Types of Conjunctions

Category : 8th Class

*    Types of Conjunctions  

 

*       Coordinating Conjunction

 

A conjunction used to join two independent statements or two statements of equal rank or importance is called a coordinating conjunction. (e.g. and, but, for, yet, so, etc.)  

 

example.jpg

  •   The sun was shining and a hot wind was blowing.
  •   There was noise around me but I was not disturbed.

In the above given sentences, the words, 'and' and 'but' are coordinating conjunctions.  

 

*      Coordinating Conjunctions are of Four Types

(i) Conjunctions that merely add one statement or fact to another.        

And, both -- and, as well as, no less than, not only -- but also are common conjunctions of this type:  

And

  • The weather was fine and the sea was calm.

(The weather was fine. The sea was calm)

  • The door was open and my things were lying scattered.

(The door was open. My things were lying scattered)  

Both -- and

  • She is both intelligent and hard working.

(She is intelligent. She is hard working)

  • Kajol gave me both books and notes.

(Kajol gave books. Kajol gave me notes)  

As well as

  • He as well as his father is dishonest.

(He is dishonest. His father is dishonest.)

  • The captain as well as the crew was drowned.

(The captain was drowned. The crew was drowned.)                

No less than

  • He is guilty no less than his brother.

(His brother is guilty. He is equally guilty.)

  • I am no less grateful to your father than to you.

(I am grateful to you. I am equally grateful to your father.)  

Not only - but also

  • He was not only my relative but also a very close friend.

(He was my relative. He was my close friend.)

  • The train was not only late but also fully packed.

(The train was late. The train was fully packed.)

(ii) Conjunctions that express opposition or contrast between two statements.

But, still, yet, nevertheless, whereas, while, only are conjunctions of this type.  

But

  • The train was fully packed but we got seats easily.

(The train was fully packed. We got seats easily)

  • The earthquake was quite severe but the temple was not damaged.

(The earthquake was severe. The temple was not damaged.)  

Still, yet

  • Steve is quite rich, still he is not contented.
  • Steve is quite rich, yet he is not contented.

(Steve is quite rich. He is not contented)

  • I was angry, still I did not scold him.
  • I was angry, yet I did not scold him.  

Nevertheless

  • We were very tired; nevertheless, we continued the work.

(We were very tired.
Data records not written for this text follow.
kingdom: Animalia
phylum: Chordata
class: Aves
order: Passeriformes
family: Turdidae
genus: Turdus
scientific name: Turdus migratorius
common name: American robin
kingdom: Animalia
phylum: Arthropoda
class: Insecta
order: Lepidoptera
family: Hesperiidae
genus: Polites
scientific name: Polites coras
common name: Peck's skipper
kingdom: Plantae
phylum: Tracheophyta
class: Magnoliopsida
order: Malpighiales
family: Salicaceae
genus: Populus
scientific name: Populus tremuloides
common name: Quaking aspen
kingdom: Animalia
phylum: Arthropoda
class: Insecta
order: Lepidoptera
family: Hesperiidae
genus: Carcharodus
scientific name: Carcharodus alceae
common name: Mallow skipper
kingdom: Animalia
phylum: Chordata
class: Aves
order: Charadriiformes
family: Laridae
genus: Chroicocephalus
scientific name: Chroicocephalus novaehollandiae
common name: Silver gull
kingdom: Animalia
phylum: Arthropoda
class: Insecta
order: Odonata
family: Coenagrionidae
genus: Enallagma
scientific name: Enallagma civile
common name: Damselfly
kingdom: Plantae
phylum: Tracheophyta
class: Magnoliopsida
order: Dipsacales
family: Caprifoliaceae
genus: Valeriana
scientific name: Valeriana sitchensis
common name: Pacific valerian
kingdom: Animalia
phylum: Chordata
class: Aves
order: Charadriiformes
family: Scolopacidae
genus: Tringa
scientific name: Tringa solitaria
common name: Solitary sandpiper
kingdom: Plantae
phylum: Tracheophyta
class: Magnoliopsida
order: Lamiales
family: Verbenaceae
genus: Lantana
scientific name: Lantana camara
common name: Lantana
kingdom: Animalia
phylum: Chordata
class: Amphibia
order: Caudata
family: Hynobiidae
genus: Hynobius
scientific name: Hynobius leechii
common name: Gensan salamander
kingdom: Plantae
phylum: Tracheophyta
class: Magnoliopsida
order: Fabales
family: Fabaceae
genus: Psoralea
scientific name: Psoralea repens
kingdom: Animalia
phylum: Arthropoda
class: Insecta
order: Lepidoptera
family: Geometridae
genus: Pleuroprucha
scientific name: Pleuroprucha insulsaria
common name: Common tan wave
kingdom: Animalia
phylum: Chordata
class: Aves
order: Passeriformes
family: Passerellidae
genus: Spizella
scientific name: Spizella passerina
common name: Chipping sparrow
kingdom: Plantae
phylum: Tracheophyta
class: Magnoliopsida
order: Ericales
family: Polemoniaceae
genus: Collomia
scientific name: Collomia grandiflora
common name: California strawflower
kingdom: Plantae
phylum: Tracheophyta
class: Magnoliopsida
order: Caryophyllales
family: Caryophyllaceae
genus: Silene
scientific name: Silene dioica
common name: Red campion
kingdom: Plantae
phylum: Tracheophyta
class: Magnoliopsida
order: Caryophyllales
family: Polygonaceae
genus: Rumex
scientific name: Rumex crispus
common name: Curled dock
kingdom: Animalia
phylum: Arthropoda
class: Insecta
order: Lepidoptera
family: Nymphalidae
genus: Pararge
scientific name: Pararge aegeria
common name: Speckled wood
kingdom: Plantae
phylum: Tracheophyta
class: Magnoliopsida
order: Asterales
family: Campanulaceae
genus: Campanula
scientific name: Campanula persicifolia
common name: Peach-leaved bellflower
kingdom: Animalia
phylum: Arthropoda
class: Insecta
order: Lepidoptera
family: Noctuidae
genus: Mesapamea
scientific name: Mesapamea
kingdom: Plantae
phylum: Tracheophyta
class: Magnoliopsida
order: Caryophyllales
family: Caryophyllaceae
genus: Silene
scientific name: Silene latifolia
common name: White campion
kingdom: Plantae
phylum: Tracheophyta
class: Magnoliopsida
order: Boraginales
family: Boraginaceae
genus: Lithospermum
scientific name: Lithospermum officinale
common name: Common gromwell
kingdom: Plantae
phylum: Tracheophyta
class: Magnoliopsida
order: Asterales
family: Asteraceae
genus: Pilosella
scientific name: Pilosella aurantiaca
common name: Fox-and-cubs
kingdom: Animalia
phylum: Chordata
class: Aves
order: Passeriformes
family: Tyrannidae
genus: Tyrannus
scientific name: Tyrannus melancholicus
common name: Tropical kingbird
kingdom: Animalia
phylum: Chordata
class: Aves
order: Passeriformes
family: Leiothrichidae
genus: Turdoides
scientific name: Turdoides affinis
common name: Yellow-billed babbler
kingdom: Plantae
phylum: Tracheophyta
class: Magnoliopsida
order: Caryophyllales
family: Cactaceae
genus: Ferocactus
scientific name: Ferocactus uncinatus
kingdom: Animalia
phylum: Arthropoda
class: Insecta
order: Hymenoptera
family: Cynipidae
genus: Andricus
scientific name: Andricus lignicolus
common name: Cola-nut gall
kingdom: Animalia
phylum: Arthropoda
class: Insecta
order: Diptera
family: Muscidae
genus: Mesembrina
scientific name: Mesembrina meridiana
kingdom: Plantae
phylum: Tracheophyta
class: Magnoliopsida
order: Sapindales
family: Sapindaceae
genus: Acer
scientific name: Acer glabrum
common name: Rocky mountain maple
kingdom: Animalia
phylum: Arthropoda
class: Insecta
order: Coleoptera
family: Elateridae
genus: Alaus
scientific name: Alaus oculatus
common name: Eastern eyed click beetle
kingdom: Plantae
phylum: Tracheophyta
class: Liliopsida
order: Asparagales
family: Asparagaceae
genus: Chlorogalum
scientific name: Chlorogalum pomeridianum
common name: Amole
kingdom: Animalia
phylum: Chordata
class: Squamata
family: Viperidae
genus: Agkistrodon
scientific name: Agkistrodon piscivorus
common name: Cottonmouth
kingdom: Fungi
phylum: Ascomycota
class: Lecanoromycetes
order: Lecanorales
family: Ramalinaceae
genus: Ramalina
We continued the work)

  • I am hard up; nevertheless, I will give you some money.  

Whereas, while

  • Wise men prefer quality, whereas (or while) fools prefer quantity.

(Wise men prefer quality. Fools prefer quantity.)

  • Rice needs plenty of water to grow, whereas (or while) wheat needs comparatively less water.

(iii) Conjunctions that express a choice between two alternatives

or, otherwise, else, either - or, neither-- nor, are common conjunctions of this type.  

Or

  • You must apologise, or you will be expelled from the school.

(You must apologise. You will be expelled from the school.)

  • You must be bold, or you will not be able to face the world.

(You must be bold, or you will not be able to face the world.)  

Either -- or

  • Either attend to your lesson or leave the class.

(Attend to your lesson. Leave the class.)

  • We can either walk down or take a bus.

(We can walk down. We can take a bus.)  

Neither -- nor

  • He is neither lazy nor careless.

(He is not lazy. He is not careless.)

  • Kaushik neither looks after the house nor takes up a job.

(Kaushik does not look after the house. Kaushik does not take up a job.)  

Otherwise, else

  • Hurryup, otherwise you will be late for the school.
  • Hurryup, else you will be late for the school.

(Hurry up. You will be late for the school)

(iv) Conjunction by which one statement or fact is inferred from another.

For, so, therefore are common conjunctions of this type.  

For

  • She will rise in life, for she is sincere and hardworking.
  • Let me take leave of you, for I am getting late.  

So, therefore

  • He did not report in time, so he was not selected.
  • He did not report in time, therefore he was not selected.
  • We missed the bus, so we took a taxi.
  • We missed the bus, therefore we took a taxi.